[Collected data entries]
"""

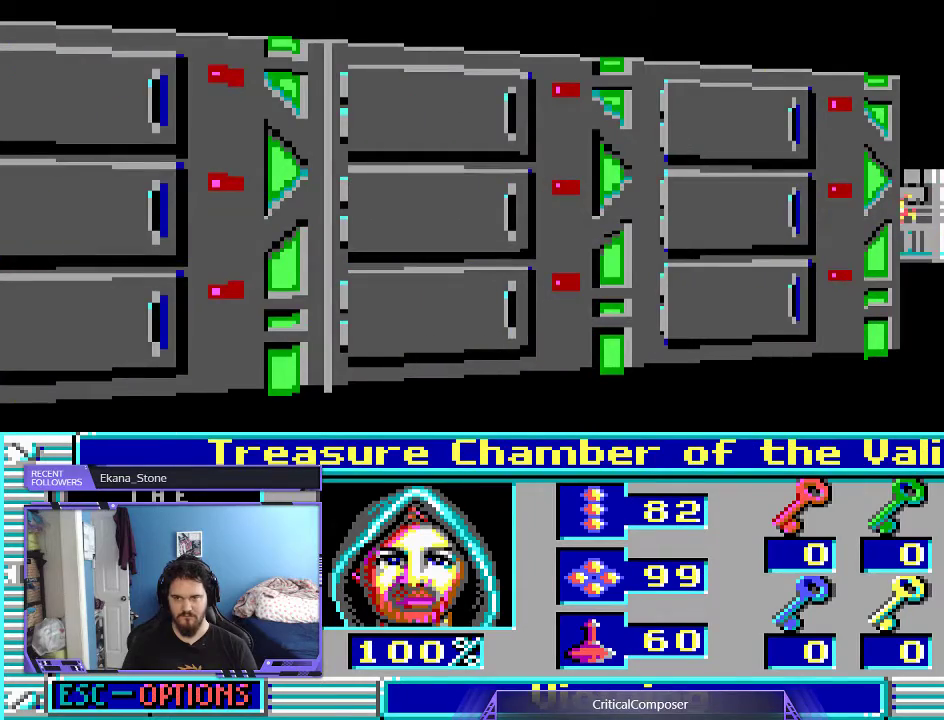
{"buttons": ["L2"], "events": [[133, "DPAD_UP", "down"], [233, "L2", "down"], [500, "DPAD_UP", "up"]]}
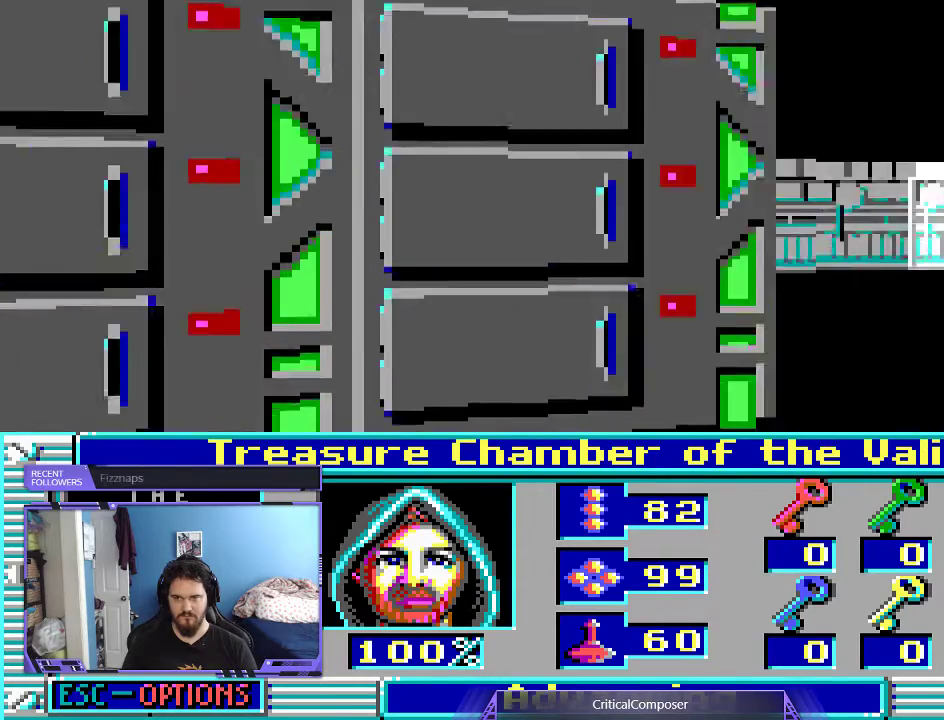
{"buttons": [], "events": [[267, "DPAD_UP", "down"], [367, "L2", "up"], [400, "DPAD_UP", "up"]]}
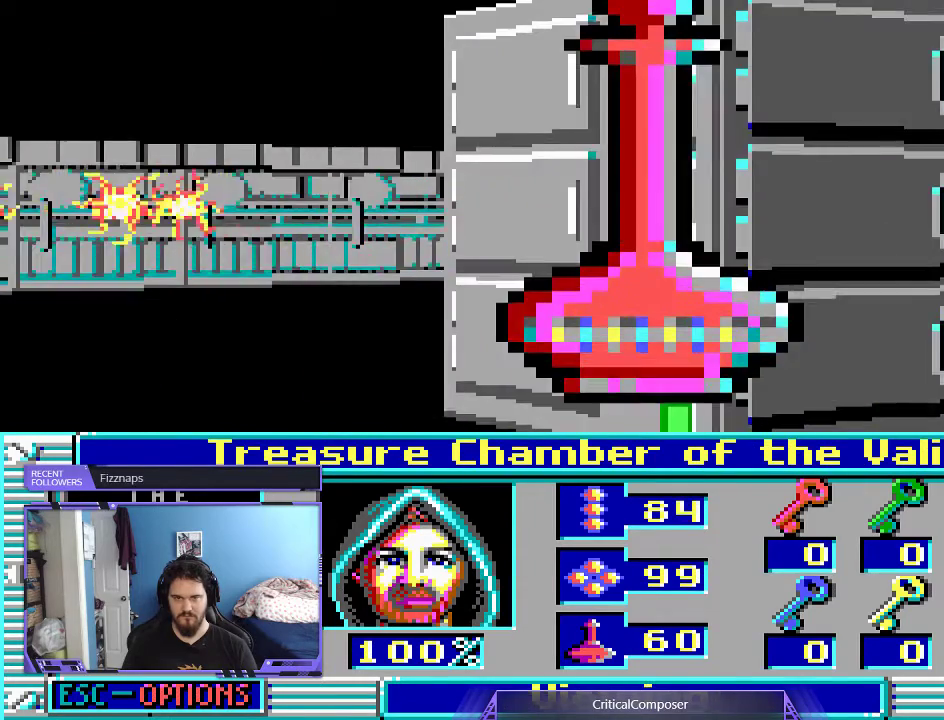
{"buttons": [], "events": []}
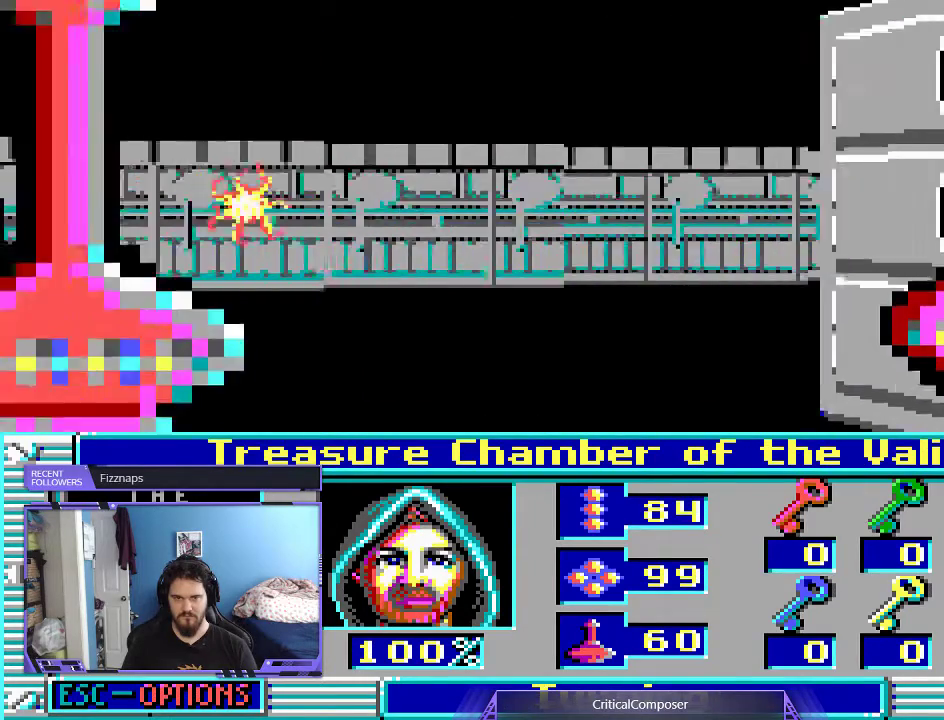
{"buttons": [], "events": []}
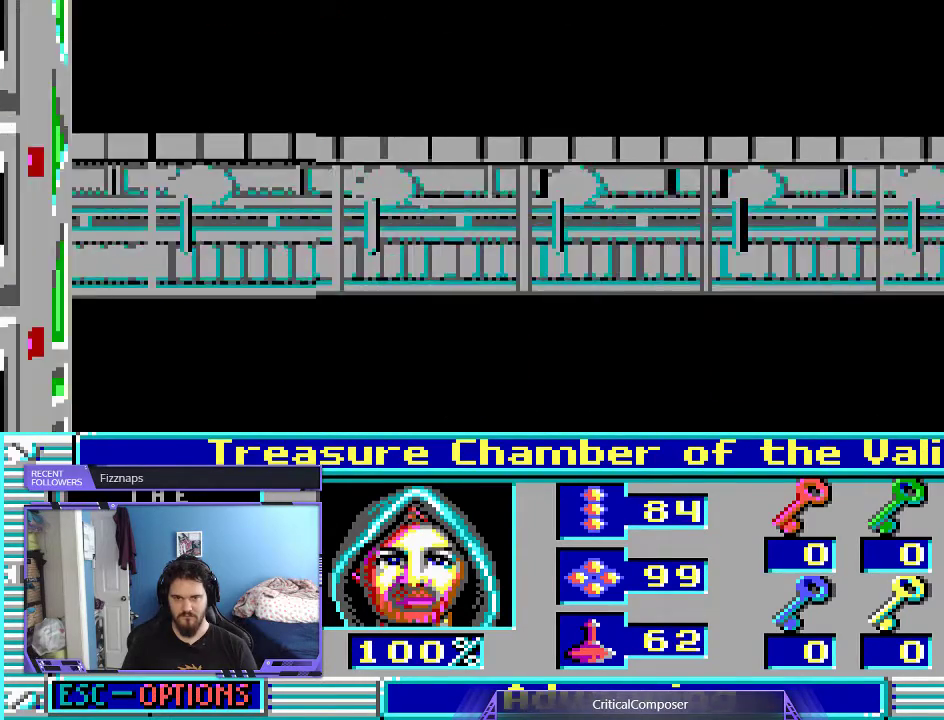
{"buttons": ["L2"], "events": [[33, "L2", "down"], [300, "DPAD_RIGHT", "down"], [367, "DPAD_RIGHT", "up"]]}
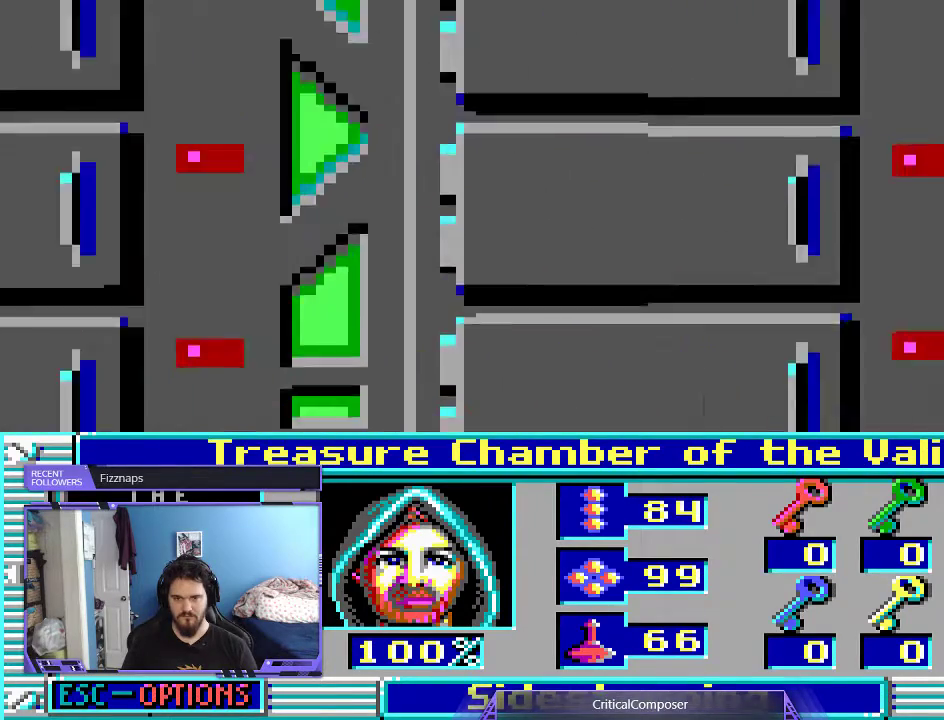
{"buttons": ["L2"], "events": []}
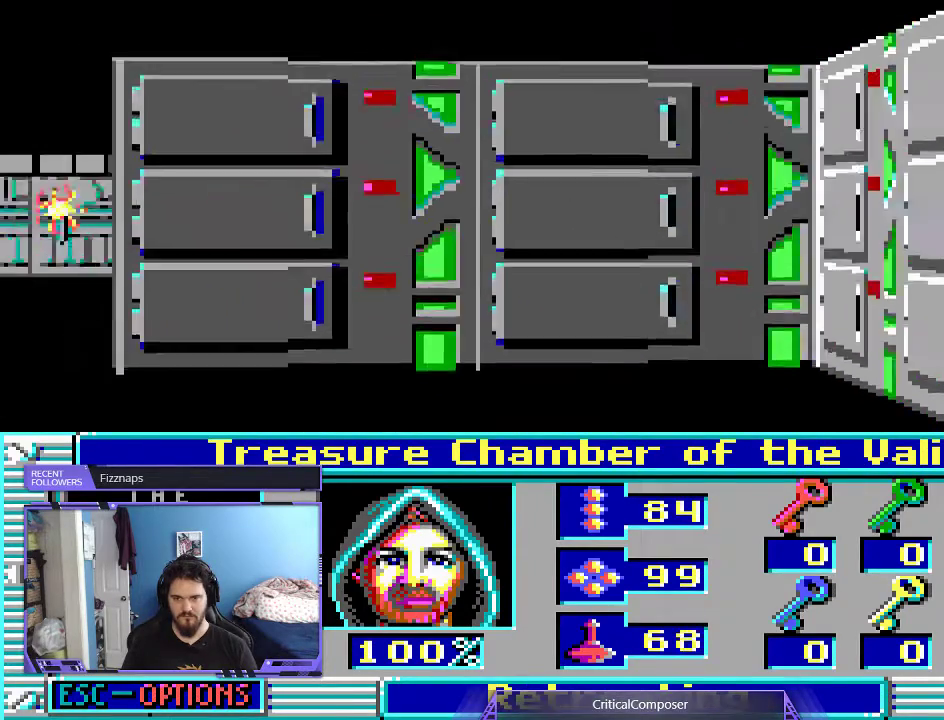
{"buttons": ["L2", "DPAD_DOWN"], "events": [[400, "DPAD_DOWN", "down"]]}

"""

■ **Exercise prompt**:
What is needed is an exact copy of the entries above, with no images in it.

■ **Exercise output**:
{"buttons": ["L2"], "events": [[133, "DPAD_UP", "down"], [233, "L2", "down"], [500, "DPAD_UP", "up"]]}
{"buttons": [], "events": [[267, "DPAD_UP", "down"], [367, "L2", "up"], [400, "DPAD_UP", "up"]]}
{"buttons": [], "events": []}
{"buttons": [], "events": []}
{"buttons": ["L2"], "events": [[33, "L2", "down"], [300, "DPAD_RIGHT", "down"], [367, "DPAD_RIGHT", "up"]]}
{"buttons": ["L2"], "events": []}
{"buttons": ["L2", "DPAD_DOWN"], "events": [[400, "DPAD_DOWN", "down"]]}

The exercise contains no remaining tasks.